###  Obervations

Observation features, that will be available to the active agent while interacting with the environment, are handle by `Observations` class. 

In [19]:
from maenvs4vrp.environments.cvrptw.observations import Observations
from maenvs4vrp.environments.cvrptw.instances_generator import InstanceGenerator
from maenvs4vrp.environments.cvrptw.env_agent_selector import AgentSelector
from maenvs4vrp.environments.cvrptw.env_agent_reward import DenseReward
from maenvs4vrp.environments.cvrptw.env import Environment

In [20]:
obs = Observations()

The class has a `default_feature_list` attribute where the default configuration dictionary is defined.

In [21]:
obs.default_feature_list

{'nodes_static': {'x_coordinate': {'feat': 'x_coordinate', 'norm': None},
  'y_coordinate': {'feat': 'y_coordinate', 'norm': None},
  'tw_low': {'feat': 'tw_low', 'norm': None},
  'tw_high': {'feat': 'tw_high', 'norm': None},
  'demand': {'feat': 'demand', 'norm': None},
  'service_time': {'feat': 'service_time', 'norm': 'min_max'},
  'is_depot': {'feat': 'is_depot', 'norm': None}},
 'nodes_dynamic': ['time2open_div_end_time',
  'time2close_div_end_time',
  'arrive2node_div_end_time',
  'time2open_after_step_div_end_time',
  'time2close_after_step_div_end_time',
  'time2end_after_step_div_end_time',
  'fract_time_after_step_div_end_time',
  'reachable_frac_agents'],
 'agent': ['x_coordinate',
  'y_coordinate',
  'frac_current_time',
  'frac_current_load',
  'arrivedepot_div_end_time',
  'frac_feasible_nodes'],
 'other_agents': ['x_coordinate',
  'y_coordinate',
  'frac_current_time',
  'frac_current_load',
  'frac_feasible_nodes',
  'dist2agent_div_end_time',
  'time_delta2agent_div_ma

Also, five possible features lists exist, detailing the available features in the class: `POSSIBLE_NODES_STATIC_FEATURES`, `POSSIBLE_NODES_DYNAMIC_FEATURES`, `POSSIBLE_SELF_FEATURES`, `POSSIBLE_AGENTS_FEATURES`, `POSSIBLE_GLOBAL_FEATURES`. For example:

In [22]:
obs.POSSIBLE_NODES_STATIC_FEATURES

['x_coordinate',
 'y_coordinate',
 'tw_low',
 'tw_high',
 'demand',
 'service_time',
 'tw_high_minus_tw_low_div_max_dur',
 'x_coordinate_min_max',
 'y_coordinate_min_max',
 'is_depot']

In [23]:
obs.POSSIBLE_GLOBAL_FEATURES

['frac_demands', 'frac_fleet_load_capacity', 'frac_done_agents']

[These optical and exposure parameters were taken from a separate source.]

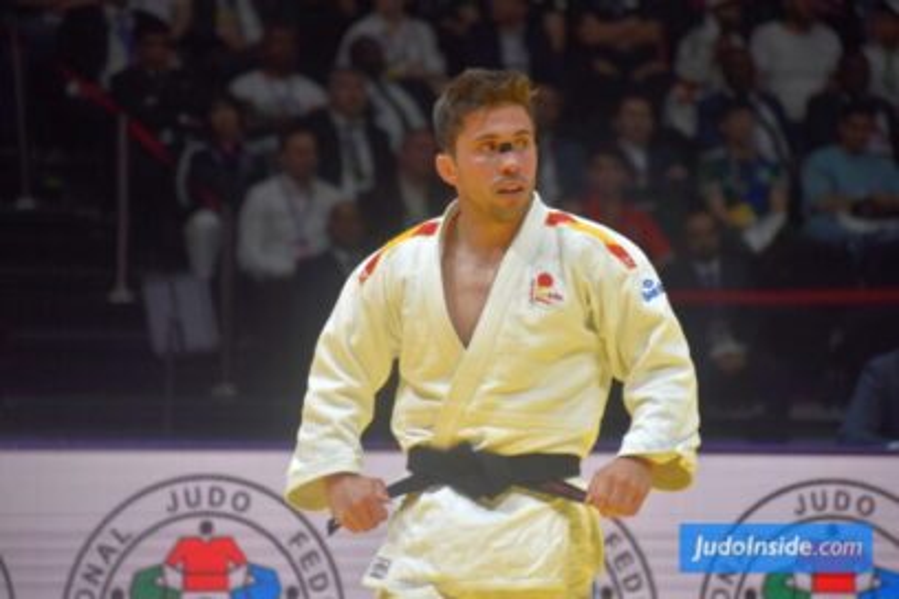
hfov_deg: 6.9
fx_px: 7491
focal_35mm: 300
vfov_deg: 4.6
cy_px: 300
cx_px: 450
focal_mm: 200
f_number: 5.3
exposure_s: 1/500
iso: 450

While instantiating the `Observations` class, we can pass through a feature list dictionary specifying which features will be available for the agent:

In [24]:
import yaml

In [25]:
feature_list = yaml.safe_load("""
    nodes_static:
        x_coordinate_min_max:
            feat: x_coordinate_min_max
            norm: min_max
        x_coordinate_min_max: 
            feat: x_coordinate_min_max
            norm: min_max
        tw_low_mm:
            feat: tw_low
            norm: min_max
        tw_high:
            feat: tw_high
            norm: min_max

    nodes_dynamic:
        - time2open_div_end_time
        - time2close_div_end_time
        - time2open_after_step_div_end_time
        - time2close_after_step_div_end_time
        - fract_time_after_step_div_end_time

    agent:
        - x_coordinate_min_max
        - y_coordinate_min_max
        - frac_current_time
        - frac_current_load

    other_agents:
        - x_coordinate_min_max
        - y_coordinate_min_max
        - frac_current_time
        - frac_current_load
        - dist2agent_div_end_time
    
    global:
        - frac_demands
        - frac_fleet_load_capacity
        - frac_done_agents
        - frac_not_done_nodes
        - frac_used_agents
""")

In [26]:
obs = Observations(feature_list)

We can test this observations on the environment:

In [27]:
gen = InstanceGenerator(batch_size = 8)
obs = Observations()
sel = AgentSelector()
rew = DenseReward()

env = Environment(instance_generator_object=gen,  
                  obs_builder_object=obs,
                  agent_selector_object=sel,
                  reward_evaluator=rew,
                  seed=0)

In [28]:
td = env.reset(batch_size = 8, num_agents=4, num_nodes=16)

In [29]:
td_observation = env.observe()

In [30]:
td_observation

TensorDict(
    fields={
        action_mask: Tensor(shape=torch.Size([8, 16]), device=cpu, dtype=torch.bool, is_shared=False),
        agent_obs: Tensor(shape=torch.Size([8, 6]), device=cpu, dtype=torch.float32, is_shared=False),
        agents_mask: Tensor(shape=torch.Size([8, 4]), device=cpu, dtype=torch.bool, is_shared=False),
        global_obs: Tensor(shape=torch.Size([8, 3]), device=cpu, dtype=torch.float32, is_shared=False),
        node_dynamic_obs: Tensor(shape=torch.Size([8, 16, 8]), device=cpu, dtype=torch.float32, is_shared=False),
        other_agents_obs: Tensor(shape=torch.Size([8, 4, 8]), device=cpu, dtype=torch.float32, is_shared=False)},
    batch_size=torch.Size([8]),
    device=cpu,
    is_shared=False)